A collection of portraits and their history
An exhibition in the "Projektraum Neue Galerie"

25. Jun 09 27. Sep 09

The Städtische Galerie Dresden has a unique collection of portraits of artists from the 18th and 19th centuries - the so-called Carus Album. The album was probably created by the Dresden artist Jacob Seydelmann and his wife. Apollonia Seydelmann, herself a miniature painter, ran a salon in Dresden where artists, writers and scholars met.
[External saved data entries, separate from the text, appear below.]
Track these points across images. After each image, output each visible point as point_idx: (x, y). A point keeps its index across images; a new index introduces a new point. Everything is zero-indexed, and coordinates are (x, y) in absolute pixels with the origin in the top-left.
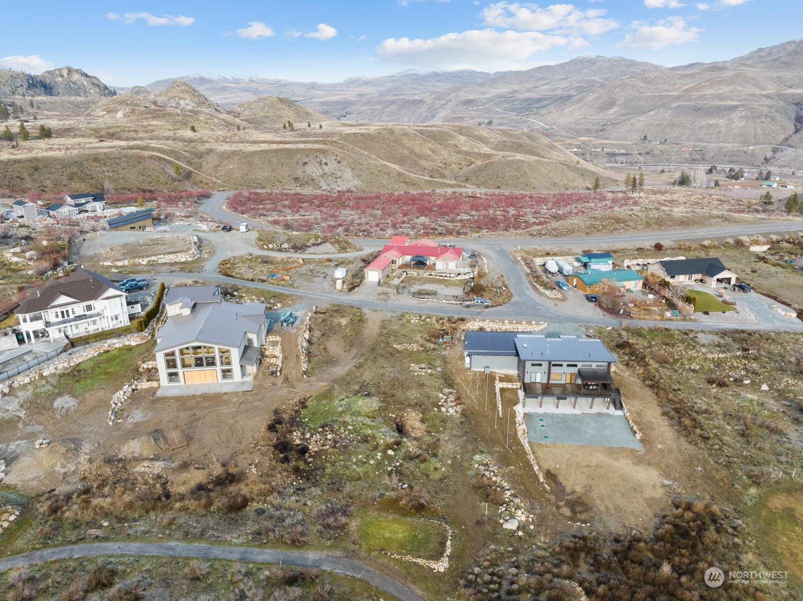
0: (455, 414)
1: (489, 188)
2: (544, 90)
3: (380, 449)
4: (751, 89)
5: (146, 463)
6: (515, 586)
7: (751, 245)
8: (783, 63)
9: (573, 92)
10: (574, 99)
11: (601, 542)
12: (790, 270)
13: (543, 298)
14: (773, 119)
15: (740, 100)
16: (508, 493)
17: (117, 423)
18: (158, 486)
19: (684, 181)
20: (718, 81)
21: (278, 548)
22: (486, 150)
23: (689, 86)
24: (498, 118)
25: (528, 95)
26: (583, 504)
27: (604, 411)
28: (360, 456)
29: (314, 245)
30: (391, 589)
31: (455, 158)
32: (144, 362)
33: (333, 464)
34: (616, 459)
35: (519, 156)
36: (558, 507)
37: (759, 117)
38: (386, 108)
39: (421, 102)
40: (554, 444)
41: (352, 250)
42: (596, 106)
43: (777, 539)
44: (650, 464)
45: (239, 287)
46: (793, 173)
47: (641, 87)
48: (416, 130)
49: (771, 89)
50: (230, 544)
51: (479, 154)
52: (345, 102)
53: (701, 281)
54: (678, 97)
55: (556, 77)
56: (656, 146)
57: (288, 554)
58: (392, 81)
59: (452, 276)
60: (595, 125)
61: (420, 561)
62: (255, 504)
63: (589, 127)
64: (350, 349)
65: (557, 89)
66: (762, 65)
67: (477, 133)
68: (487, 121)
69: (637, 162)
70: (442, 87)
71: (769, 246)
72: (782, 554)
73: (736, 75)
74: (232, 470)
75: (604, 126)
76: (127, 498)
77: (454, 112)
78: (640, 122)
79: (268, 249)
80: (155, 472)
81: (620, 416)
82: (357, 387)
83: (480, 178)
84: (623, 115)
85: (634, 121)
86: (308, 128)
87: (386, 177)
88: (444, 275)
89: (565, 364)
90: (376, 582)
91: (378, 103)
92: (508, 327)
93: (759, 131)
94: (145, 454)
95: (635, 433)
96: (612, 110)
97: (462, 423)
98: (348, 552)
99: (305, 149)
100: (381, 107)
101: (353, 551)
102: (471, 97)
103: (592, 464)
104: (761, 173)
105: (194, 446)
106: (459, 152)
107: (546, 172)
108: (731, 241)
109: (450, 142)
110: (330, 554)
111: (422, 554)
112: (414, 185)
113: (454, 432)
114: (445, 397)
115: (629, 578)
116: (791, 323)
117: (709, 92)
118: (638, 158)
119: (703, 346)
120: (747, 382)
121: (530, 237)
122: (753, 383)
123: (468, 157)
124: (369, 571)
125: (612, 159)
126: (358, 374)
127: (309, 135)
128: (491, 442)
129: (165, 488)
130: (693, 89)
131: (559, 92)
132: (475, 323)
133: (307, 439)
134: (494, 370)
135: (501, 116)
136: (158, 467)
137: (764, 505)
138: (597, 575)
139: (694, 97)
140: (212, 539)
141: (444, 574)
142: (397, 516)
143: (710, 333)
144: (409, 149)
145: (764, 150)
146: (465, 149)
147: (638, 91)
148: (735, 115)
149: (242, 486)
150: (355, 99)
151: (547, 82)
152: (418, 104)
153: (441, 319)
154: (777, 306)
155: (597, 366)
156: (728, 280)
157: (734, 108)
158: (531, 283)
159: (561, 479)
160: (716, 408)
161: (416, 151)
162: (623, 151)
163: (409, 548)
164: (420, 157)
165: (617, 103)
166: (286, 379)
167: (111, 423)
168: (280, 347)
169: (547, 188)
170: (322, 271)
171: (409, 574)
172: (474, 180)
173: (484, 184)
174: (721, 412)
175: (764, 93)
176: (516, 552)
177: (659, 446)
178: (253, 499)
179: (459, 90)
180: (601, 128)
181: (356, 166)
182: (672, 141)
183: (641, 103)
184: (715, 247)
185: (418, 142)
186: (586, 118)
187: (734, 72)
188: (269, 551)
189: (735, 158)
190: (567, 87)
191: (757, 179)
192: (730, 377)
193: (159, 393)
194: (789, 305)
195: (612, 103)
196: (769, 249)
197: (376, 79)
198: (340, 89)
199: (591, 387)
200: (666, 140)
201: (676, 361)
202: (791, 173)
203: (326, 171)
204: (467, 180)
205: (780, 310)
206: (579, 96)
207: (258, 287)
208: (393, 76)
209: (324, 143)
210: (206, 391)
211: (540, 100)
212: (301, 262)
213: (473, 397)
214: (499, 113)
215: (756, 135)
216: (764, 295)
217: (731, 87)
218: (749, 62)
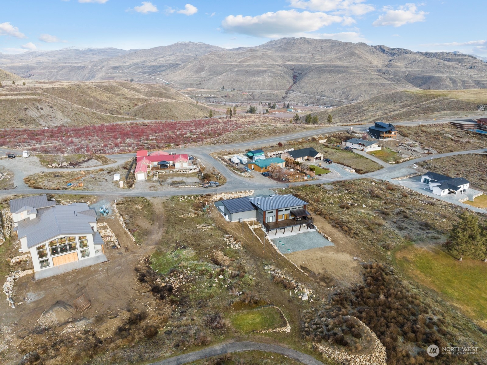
0: (239, 248)
1: (151, 120)
2: (161, 61)
3: (214, 276)
4: (271, 62)
5: (70, 325)
6: (330, 326)
7: (319, 140)
8: (283, 49)
9: (179, 62)
10: (180, 66)
11: (347, 293)
12: (341, 150)
13: (242, 178)
14: (283, 77)
15: (267, 67)
16: (293, 282)
17: (19, 305)
18: (91, 337)
19: (252, 110)
20: (255, 57)
21: (196, 350)
22: (142, 97)
23: (241, 60)
24: (137, 77)
25: (153, 64)
26: (327, 278)
27: (306, 231)
28: (206, 283)
29: (84, 161)
30: (272, 350)
31: (124, 102)
32: (11, 258)
33: (193, 292)
34: (327, 253)
35: (165, 100)
36: (318, 283)
37: (277, 76)
38: (59, 71)
39: (83, 67)
40: (294, 252)
41: (111, 162)
42: (194, 70)
43: (408, 271)
44: (343, 252)
45: (53, 195)
46: (297, 104)
47: (217, 60)
48: (95, 85)
49: (280, 62)
50: (165, 358)
51: (139, 99)
52: (28, 67)
53: (308, 159)
54: (237, 66)
55: (168, 53)
56: (229, 92)
57: (204, 351)
58: (61, 54)
59: (187, 171)
60: (195, 81)
61: (277, 330)
62: (162, 329)
63: (192, 82)
64: (153, 223)
65: (169, 60)
66: (274, 49)
67: (133, 87)
68: (130, 79)
69: (221, 102)
70: (96, 58)
71: (326, 140)
72: (413, 277)
73: (263, 54)
74: (137, 312)
75: (200, 81)
76: (73, 353)
77: (107, 74)
78: (219, 79)
79: (53, 167)
80: (81, 329)
81: (315, 232)
82: (174, 245)
83: (144, 114)
84: (210, 75)
85: (216, 79)
86: (13, 85)
87: (85, 115)
88: (182, 171)
89: (284, 209)
90: (262, 349)
91: (53, 68)
92: (235, 196)
93: (278, 83)
94: (63, 320)
95: (327, 238)
96: (203, 73)
97: (246, 251)
98: (236, 338)
99: (24, 99)
100: (55, 70)
101: (239, 337)
102: (117, 65)
103: (319, 258)
104: (284, 105)
105: (96, 305)
106: (126, 98)
107: (182, 108)
108: (310, 138)
109: (118, 92)
110: (227, 343)
111: (276, 326)
112: (104, 120)
113: (246, 258)
114: (228, 240)
115: (369, 306)
116: (354, 175)
117: (251, 63)
118: (221, 99)
119: (330, 191)
120: (356, 205)
121: (213, 145)
122: (358, 205)
123: (132, 101)
124: (255, 345)
125: (208, 100)
126: (170, 237)
127: (16, 90)
128: (267, 258)
129: (96, 338)
130: (244, 61)
131: (170, 62)
132: (217, 196)
133: (168, 282)
134: (244, 220)
135: (138, 76)
136: (81, 325)
137: (395, 258)
138: (357, 309)
139: (245, 65)
140: (151, 359)
141: (291, 333)
142: (247, 311)
143: (328, 184)
144: (93, 97)
145: (281, 93)
146: (130, 96)
147: (216, 62)
148: (266, 75)
149: (147, 320)
150: (35, 65)
151: (162, 56)
152: (82, 68)
153: (196, 197)
154: (345, 167)
155: (292, 209)
156: (320, 158)
157: (265, 71)
158: (231, 170)
159: (309, 268)
160: (351, 219)
161: (99, 98)
162: (213, 96)
163: (267, 325)
164: (102, 102)
165: (205, 69)
166: (127, 249)
167: (14, 307)
168: (110, 229)
169: (185, 118)
170: (101, 178)
171: (275, 338)
172: (140, 115)
173: (147, 117)
174: (355, 221)
175: (277, 63)
176: (316, 310)
177: (341, 242)
178: (159, 327)
179: (109, 60)
180: (198, 83)
181: (63, 109)
182: (237, 89)
183: (218, 69)
184: (305, 142)
185: (98, 93)
186: (189, 77)
187: (262, 53)
188: (191, 353)
189: (269, 98)
190: (175, 59)
191: (283, 108)
192: (349, 204)
193: (37, 277)
194: (350, 167)
195: (202, 69)
196: (327, 141)
197: (48, 52)
198: (21, 58)
199: (299, 219)
200: (234, 89)
201: (322, 200)
202: (296, 104)
203: (42, 114)
204: (136, 115)
205: (348, 170)
206: (183, 64)
207: (65, 193)
208: (60, 51)
209: (33, 94)
210: (75, 268)
211: (160, 67)
212: (84, 173)
213: (242, 237)
214: (137, 74)
215: (277, 85)
216: (337, 163)
217: (262, 61)
218: (267, 47)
The collection contained drawings by friends and fellow artists of the couple, including the famous Dresden self-portrait by Caspar David Friedrich and a self-portrait of the artist Caroline Bardua, the only portrait of a woman by her own hand in the album. in 1856, the painter, doctor and art collector Carl Gustav Carus acquired the portrait collection and expanded the album to include portraits of artists to whom he had a personal connection and who were important to him as artistic role models. The self-portraits of Georg Friedrich Kersting, Johan Christian Clausen Dahl and Carl Vogel von Vogelstein were added. Carus also added his own portrait. At the end of the 19th century, the album from Carus' estate came into the municipal collections and was presented in the exhibition rooms of the City Museum. Over the years, the once highly esteemed collection fell out of favour with researchers and the public. Now, for the first time since the end of the war, all 37 portraits can be seen again in an exhibition.